What you are asked to do:
How many lines in the material below contain the string "Wenn"? Answer with the number alone.

Source data:
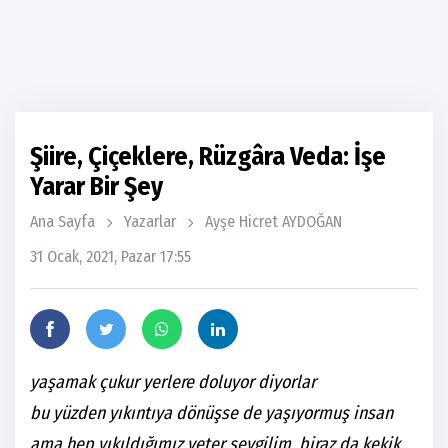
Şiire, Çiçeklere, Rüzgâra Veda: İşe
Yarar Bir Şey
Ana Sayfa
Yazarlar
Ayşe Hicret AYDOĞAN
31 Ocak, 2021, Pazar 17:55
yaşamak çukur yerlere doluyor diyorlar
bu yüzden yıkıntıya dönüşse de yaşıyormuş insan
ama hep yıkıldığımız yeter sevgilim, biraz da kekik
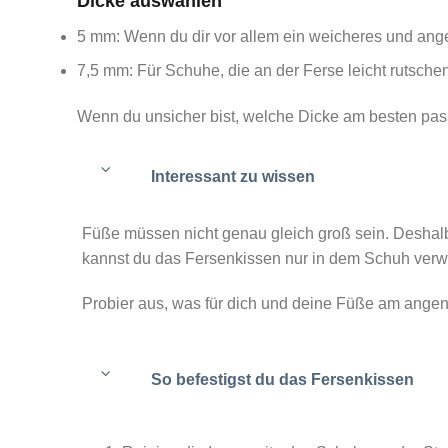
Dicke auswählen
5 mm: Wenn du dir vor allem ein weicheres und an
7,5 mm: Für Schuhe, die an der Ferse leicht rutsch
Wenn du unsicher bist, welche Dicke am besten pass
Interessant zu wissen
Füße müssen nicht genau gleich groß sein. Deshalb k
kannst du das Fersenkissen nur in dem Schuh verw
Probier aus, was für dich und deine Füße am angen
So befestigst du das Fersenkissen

* * *

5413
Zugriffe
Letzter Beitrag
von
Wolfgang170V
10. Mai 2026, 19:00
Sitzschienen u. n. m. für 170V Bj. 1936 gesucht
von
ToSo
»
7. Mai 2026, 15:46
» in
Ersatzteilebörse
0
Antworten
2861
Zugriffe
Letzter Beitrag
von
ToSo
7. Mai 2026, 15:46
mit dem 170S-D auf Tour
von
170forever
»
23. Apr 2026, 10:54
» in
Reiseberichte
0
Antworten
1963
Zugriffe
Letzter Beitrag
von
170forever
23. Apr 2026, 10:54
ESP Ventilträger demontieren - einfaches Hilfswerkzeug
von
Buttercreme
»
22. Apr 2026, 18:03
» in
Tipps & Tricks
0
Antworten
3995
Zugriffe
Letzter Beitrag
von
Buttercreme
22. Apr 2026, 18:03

---

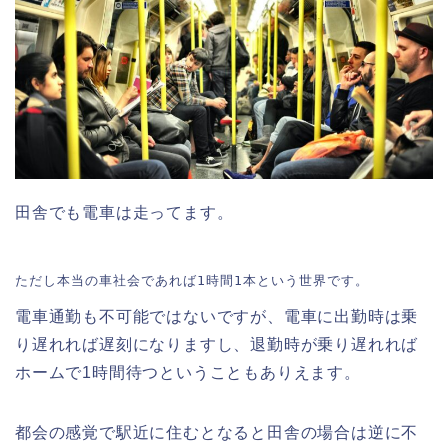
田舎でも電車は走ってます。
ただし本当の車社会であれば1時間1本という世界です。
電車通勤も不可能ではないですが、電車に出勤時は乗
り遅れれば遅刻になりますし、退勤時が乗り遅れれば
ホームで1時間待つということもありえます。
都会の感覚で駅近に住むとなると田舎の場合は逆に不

Solution for this task:
2